The word "için" marks the lines to find; copy every such line from the data below.

-------- GIVEN ENTRIES

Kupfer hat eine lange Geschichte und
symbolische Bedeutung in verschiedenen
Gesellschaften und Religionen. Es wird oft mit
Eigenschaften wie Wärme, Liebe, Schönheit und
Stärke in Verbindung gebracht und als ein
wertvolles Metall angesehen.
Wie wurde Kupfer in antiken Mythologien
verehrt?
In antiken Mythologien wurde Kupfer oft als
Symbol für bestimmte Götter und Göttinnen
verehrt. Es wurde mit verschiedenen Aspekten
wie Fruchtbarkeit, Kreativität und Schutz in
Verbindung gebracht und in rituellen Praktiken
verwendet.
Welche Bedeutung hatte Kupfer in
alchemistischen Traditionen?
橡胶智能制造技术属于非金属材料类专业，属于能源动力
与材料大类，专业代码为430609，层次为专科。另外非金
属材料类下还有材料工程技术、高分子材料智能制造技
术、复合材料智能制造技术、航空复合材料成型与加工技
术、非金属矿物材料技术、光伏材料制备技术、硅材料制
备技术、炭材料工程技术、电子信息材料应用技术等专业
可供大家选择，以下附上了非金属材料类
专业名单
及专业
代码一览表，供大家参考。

----------------
-------- GIVEN ENTRIES

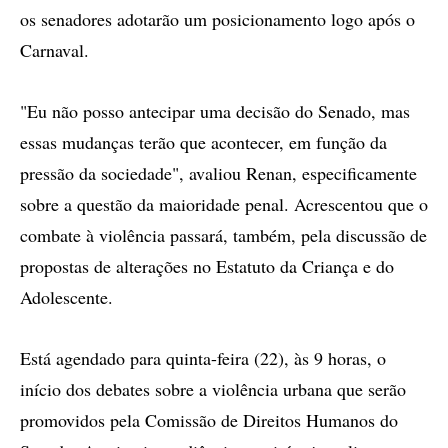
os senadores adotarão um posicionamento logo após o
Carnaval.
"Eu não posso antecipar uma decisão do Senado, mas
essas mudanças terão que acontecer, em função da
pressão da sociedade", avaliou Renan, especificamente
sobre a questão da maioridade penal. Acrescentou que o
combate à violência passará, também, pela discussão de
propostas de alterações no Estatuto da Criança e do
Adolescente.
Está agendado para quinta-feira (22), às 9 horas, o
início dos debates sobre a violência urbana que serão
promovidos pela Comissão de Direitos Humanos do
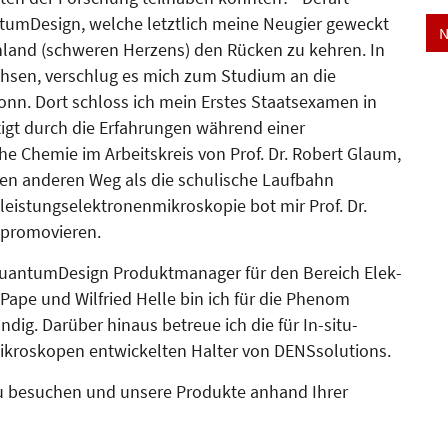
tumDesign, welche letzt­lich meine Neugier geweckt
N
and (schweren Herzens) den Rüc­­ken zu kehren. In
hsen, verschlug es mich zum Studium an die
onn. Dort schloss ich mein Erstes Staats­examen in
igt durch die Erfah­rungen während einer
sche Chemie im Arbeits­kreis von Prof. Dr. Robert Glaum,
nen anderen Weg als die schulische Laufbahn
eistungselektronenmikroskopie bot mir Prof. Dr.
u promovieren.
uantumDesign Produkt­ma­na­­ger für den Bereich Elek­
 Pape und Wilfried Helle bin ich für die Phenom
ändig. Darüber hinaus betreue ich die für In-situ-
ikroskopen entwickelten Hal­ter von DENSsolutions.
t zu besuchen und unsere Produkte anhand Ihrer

----------------
-------- GIVEN ENTRIES

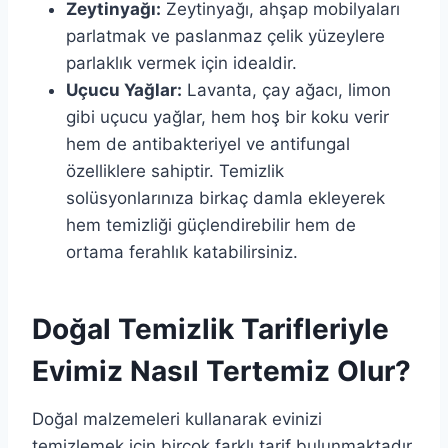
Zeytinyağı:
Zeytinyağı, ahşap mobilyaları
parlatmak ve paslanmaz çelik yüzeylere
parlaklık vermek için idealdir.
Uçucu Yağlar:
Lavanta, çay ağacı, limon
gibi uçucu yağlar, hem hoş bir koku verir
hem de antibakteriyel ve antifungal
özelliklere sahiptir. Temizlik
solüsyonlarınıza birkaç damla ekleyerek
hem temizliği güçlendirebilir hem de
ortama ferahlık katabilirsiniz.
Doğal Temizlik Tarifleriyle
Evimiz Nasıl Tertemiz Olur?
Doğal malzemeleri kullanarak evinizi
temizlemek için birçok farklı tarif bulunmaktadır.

----------------

- **ANSWER TO THIS PROBLEM**
parlaklık vermek için idealdir.
temizlemek için birçok farklı tarif bulunmaktadır.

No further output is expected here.